Our current study has several strengths. First, all patients were determined to meet criteria for DKA by investigator chart review, and we did not rely on ICD-9 code alone. Furthermore, the same instruments were used during the course of the study to analyze samples. Finally, these samples were all obtained in the course of routine clinical care, and would reflect values that were available to assist providers in the care of patients in real-time. However, there are also some limitations to this work. As this was a retrospective analysis of data, it has the limitation of not controlling for pre-analytic factors that could affect the bicarbonate results. Since beta hydroxybutyrate and urine ketone levels were not available for all patients (24 of 202 patients), there could have been an incorrect diagnosis of DKA and inclusion in the study cohort. Not all paired bicarbonate levels were drawn at the same time, and we cannot completely rule out any effects of a time delay, though as mentioned above we did not see any correlation. A prospective study where paired samples are drawn and analyzed simultaneously could potentially decrease some sources of variation. Additionally, our findings are based on the performance of the particular blood gas and chemistry analyzers used at our institution. Clinical application of this study would need to take into account these factors when applying it to other populations and institutions. Finally, our study does not help us determine the “right” method (measured vs calculated bicarbonate) to use in all clinical situations. It also is not an assessment on whether VBG can replace ABG testing which plays an important role in the diagnosis of DKA. While the tendency of the provider may be to rely on measured values, the limitations of these assays must be understood, and in particular in patients in whom there is a wide discordance between measured and calculated values further investigation should be undertaken.

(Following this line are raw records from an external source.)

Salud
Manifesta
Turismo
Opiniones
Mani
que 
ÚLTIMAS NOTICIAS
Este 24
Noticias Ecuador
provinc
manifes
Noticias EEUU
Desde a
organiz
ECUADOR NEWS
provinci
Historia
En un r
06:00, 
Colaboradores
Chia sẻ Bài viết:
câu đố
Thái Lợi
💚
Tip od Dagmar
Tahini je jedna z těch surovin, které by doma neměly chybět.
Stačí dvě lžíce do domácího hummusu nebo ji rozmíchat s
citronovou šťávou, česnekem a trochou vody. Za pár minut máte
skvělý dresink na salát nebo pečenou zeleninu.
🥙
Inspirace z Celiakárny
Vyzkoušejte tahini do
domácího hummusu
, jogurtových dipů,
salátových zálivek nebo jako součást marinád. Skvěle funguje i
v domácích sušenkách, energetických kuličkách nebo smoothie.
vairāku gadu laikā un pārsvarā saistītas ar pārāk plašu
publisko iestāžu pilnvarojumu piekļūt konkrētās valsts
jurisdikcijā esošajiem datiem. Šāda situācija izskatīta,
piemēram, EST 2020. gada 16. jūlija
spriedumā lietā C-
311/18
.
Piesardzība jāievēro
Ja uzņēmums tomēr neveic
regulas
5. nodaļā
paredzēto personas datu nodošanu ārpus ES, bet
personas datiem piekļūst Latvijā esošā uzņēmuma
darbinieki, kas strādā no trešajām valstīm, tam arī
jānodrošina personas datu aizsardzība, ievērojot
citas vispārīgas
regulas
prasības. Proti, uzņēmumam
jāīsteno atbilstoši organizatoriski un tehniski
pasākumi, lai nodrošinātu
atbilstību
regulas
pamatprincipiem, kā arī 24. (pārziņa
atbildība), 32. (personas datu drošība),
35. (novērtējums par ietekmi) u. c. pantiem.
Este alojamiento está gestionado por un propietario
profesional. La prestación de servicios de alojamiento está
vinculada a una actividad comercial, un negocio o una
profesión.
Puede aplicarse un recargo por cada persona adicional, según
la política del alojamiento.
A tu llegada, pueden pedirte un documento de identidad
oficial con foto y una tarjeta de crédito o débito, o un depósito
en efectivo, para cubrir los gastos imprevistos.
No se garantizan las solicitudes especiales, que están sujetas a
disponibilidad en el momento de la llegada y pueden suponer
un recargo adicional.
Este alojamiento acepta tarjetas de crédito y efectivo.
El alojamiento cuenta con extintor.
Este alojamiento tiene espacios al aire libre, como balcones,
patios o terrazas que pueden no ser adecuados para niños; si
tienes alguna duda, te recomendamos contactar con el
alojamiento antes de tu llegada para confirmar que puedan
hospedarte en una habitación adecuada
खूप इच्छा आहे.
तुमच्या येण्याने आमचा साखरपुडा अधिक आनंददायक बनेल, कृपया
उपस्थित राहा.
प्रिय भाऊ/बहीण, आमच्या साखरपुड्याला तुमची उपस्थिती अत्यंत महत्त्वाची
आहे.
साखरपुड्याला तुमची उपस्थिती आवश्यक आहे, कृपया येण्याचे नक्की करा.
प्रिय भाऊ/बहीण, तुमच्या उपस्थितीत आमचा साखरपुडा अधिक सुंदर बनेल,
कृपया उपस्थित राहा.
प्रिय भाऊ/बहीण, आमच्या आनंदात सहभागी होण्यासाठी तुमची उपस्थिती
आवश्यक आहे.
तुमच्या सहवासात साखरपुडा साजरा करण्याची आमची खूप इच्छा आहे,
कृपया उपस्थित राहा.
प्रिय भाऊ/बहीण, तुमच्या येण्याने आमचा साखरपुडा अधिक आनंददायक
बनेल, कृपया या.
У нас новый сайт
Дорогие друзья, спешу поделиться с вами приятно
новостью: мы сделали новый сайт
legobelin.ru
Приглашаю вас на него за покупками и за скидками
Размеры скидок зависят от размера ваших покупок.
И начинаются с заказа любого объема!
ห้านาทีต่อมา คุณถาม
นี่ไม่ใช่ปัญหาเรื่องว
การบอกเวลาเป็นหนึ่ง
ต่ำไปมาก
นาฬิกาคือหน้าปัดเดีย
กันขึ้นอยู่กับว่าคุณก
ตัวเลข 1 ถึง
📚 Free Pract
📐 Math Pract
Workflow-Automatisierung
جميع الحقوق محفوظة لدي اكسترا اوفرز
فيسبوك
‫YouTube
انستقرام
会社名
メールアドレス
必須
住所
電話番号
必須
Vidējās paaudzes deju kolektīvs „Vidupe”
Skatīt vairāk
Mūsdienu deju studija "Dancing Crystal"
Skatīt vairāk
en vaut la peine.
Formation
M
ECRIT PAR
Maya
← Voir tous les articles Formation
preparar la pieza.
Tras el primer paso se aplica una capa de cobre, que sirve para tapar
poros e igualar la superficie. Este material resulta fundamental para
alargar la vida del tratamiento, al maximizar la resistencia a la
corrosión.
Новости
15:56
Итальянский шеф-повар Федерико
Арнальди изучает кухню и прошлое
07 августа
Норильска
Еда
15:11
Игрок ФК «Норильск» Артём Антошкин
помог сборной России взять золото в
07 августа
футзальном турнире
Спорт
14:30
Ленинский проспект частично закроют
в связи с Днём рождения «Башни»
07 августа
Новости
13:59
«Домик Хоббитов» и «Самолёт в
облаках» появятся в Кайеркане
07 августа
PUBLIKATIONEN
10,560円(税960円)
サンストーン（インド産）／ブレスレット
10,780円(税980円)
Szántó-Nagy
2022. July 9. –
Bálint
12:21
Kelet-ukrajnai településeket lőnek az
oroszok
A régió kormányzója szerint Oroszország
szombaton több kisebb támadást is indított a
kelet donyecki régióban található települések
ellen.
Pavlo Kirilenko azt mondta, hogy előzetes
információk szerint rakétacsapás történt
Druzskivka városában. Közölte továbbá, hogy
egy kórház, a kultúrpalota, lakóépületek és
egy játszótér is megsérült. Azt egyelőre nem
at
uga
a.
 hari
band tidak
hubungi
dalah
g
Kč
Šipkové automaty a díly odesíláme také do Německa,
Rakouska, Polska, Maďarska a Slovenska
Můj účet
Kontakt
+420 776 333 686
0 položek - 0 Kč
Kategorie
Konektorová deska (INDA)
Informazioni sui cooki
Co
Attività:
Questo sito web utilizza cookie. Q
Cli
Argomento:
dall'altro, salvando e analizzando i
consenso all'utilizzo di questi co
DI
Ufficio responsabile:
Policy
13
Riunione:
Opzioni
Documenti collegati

In conclusion, our study demonstrates discordance in some patients when establishing the criteria for a diagnosis or determining resolution of DKA depending on the method used to assess bicarbonate. Clinicians should consider the limits of laboratory testing when making diagnostic and treatment decisions.

Declaration of Competing Interest

The authors declare that they have no known competing financial interests or personal relationships that could have appeared to influence the work reported in this paper.